Não Abras a Janela
de Marta Nazaré
Ele vinha sempre depois de a mãe apagar a luz e fechar a porta do quarto. Começava com um sussurro que parecia o sibilar do vento a passar pelos ramos das árvores. Depois, seguia-se um raspar leve no vidro, e a sombra aparecia ao canto da janela. Durante várias noites, eu e o meu irmão mais novo tardávamos em adormecer com aquela presença a espreitar-nos do lado de fora. Não era ameaçadora, era apenas incómoda. Pelo menos, no início.

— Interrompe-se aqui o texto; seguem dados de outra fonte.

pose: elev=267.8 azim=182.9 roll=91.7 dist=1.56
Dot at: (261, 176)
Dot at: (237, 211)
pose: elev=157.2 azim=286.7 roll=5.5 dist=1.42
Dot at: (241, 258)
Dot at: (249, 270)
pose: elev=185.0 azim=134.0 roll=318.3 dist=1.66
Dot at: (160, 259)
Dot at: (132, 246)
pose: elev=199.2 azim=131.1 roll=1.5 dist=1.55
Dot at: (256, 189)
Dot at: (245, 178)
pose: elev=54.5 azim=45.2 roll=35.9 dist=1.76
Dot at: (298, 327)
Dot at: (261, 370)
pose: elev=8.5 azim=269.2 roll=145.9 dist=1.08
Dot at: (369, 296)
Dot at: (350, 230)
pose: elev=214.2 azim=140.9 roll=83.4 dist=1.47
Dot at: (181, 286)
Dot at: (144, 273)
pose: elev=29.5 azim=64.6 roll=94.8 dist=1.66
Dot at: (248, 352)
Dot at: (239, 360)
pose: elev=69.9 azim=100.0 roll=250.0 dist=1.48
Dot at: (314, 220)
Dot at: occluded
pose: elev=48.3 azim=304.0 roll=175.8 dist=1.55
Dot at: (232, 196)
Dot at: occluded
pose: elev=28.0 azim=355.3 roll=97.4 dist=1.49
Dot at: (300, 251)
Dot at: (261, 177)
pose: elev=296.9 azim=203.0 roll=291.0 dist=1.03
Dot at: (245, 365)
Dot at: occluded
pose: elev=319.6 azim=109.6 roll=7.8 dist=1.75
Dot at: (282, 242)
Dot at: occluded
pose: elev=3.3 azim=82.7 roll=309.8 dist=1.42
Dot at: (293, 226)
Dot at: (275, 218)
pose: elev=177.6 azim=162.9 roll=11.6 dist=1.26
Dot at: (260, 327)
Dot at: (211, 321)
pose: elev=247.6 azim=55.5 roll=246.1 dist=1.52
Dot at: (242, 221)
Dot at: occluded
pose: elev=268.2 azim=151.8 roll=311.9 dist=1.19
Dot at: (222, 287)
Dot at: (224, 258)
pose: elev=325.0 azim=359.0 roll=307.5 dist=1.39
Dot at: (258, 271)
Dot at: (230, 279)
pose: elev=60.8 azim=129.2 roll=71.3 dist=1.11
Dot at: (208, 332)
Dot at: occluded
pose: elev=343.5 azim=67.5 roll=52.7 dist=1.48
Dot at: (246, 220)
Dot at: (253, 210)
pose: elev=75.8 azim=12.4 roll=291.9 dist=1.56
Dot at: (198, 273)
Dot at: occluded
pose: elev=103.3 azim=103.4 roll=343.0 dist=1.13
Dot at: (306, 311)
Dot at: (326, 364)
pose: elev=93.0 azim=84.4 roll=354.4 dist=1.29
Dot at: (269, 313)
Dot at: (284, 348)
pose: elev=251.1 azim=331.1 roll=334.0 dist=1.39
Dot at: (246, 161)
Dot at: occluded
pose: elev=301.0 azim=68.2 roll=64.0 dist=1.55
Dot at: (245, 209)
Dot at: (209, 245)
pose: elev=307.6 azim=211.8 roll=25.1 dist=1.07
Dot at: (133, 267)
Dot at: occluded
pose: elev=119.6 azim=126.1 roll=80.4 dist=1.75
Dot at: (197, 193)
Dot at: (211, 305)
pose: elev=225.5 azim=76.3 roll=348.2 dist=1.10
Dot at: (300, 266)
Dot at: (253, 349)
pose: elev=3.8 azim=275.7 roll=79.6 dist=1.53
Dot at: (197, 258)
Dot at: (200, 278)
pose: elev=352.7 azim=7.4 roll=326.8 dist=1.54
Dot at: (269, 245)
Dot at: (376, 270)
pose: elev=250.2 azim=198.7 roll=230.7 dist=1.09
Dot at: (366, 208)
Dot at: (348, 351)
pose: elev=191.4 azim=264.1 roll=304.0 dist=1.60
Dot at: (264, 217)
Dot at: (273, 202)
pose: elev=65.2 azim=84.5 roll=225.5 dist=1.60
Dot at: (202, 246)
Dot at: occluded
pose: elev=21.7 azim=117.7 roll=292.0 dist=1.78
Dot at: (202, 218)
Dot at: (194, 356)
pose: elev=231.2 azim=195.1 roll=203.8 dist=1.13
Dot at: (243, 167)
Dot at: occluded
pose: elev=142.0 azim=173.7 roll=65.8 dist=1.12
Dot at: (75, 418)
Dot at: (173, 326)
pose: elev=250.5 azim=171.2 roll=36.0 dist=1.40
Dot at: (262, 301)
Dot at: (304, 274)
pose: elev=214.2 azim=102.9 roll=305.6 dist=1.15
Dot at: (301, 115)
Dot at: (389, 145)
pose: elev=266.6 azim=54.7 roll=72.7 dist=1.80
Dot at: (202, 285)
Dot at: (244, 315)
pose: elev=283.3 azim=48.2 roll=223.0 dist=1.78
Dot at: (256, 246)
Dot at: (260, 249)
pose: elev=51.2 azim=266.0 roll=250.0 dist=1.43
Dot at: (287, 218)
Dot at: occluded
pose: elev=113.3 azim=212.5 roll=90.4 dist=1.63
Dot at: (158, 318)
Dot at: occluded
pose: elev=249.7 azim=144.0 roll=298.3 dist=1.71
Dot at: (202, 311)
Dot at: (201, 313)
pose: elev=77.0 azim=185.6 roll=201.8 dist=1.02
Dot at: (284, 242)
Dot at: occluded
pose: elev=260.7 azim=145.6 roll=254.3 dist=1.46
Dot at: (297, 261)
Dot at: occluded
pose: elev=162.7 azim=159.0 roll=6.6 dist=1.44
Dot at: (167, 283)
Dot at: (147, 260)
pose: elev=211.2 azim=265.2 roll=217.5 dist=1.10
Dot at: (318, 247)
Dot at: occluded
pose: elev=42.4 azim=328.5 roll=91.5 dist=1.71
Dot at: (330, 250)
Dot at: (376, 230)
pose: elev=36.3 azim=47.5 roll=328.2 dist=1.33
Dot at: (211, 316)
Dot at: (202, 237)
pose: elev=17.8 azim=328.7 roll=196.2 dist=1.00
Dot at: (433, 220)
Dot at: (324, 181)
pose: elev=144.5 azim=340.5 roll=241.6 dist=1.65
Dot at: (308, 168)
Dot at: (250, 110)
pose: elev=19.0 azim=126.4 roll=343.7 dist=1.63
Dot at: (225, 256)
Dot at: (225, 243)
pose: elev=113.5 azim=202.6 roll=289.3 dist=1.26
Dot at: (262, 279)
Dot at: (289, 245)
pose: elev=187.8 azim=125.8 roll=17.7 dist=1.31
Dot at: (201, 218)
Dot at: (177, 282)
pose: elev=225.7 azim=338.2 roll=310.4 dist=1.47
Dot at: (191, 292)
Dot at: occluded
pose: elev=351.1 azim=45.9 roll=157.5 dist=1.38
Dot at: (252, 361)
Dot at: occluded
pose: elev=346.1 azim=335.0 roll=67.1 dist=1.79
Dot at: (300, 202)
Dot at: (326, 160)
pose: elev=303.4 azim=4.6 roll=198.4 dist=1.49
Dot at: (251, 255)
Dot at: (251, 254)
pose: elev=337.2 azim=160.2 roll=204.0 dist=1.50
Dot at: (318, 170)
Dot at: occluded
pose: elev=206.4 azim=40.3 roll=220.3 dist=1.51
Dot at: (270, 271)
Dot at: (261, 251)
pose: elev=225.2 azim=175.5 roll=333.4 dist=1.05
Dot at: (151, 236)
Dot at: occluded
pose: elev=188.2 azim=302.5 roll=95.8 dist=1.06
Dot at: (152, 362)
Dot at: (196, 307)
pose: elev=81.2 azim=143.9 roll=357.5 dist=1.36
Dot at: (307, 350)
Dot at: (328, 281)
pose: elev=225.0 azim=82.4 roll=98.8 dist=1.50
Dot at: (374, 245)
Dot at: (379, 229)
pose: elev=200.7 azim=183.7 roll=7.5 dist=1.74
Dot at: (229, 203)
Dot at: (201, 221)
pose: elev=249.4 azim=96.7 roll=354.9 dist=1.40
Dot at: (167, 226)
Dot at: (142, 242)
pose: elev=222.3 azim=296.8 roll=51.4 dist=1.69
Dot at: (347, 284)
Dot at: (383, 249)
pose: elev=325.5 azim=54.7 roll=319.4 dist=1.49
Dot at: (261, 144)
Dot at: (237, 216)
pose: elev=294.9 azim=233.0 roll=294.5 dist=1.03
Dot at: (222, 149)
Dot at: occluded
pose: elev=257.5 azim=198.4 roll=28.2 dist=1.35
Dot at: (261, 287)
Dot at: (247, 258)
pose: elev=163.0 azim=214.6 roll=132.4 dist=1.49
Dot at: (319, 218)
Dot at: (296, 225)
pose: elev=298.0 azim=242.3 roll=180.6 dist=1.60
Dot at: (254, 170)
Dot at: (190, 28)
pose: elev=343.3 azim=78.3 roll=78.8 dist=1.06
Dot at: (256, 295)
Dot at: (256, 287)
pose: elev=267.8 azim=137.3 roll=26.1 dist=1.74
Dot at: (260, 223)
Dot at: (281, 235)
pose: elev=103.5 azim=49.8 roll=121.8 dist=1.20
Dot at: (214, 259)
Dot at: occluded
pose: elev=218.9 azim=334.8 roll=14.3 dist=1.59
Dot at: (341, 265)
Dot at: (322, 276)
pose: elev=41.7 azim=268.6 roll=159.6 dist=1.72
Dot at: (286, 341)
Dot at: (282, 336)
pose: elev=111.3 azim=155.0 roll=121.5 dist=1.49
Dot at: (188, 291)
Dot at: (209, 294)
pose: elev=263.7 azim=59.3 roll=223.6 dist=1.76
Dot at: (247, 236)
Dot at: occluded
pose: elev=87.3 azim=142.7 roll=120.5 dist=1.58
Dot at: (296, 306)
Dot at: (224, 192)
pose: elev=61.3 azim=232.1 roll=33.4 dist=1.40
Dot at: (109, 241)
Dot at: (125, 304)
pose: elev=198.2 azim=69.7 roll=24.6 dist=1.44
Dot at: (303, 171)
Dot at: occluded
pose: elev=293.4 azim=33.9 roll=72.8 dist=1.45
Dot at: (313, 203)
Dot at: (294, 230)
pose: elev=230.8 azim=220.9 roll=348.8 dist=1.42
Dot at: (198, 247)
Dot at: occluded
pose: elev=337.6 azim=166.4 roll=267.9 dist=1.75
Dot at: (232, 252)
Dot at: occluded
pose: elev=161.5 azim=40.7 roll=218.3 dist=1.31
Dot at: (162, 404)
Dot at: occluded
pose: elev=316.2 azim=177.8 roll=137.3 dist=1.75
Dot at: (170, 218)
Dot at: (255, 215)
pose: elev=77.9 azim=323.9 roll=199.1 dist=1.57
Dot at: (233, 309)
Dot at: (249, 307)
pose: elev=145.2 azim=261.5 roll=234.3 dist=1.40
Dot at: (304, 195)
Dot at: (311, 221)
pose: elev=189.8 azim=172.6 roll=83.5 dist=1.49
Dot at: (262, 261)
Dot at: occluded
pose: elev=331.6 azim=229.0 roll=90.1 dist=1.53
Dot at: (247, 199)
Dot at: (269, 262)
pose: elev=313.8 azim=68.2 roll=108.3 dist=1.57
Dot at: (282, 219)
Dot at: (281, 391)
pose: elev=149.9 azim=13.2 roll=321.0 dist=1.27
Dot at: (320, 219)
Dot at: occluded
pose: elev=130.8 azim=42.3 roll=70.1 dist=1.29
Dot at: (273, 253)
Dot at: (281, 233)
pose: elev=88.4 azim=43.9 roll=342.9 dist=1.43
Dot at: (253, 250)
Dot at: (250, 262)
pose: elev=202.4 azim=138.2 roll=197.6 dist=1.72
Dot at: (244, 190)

Tudo mudou quando, certa noite, o meu irmão falou para a sombra, pedindo-lhe que se fosse embora e nos deixasse dormir. Desde esse instante irrefletido, deixámos de ser importunados por uma simples presença e passámos a ser atormentados por uma criatura irritante. Noite após noite, adotava uma forma diferente e pedia-nos para lhe abrirmos a janela. Negociava, regateava, oferecia-nos o que mais desejávamos, mas eu e o meu irmão não cedíamos. E como nos mantínhamos sempre firmes na decisão de não o deixarmos entrar, o metamorfo enfurecia-se e ameaçava-nos. Batia na janela. Berrava de frustração até ao romper da madrugava. Nessa altura, desistia, ia-se embora e podíamos finalmente dormir.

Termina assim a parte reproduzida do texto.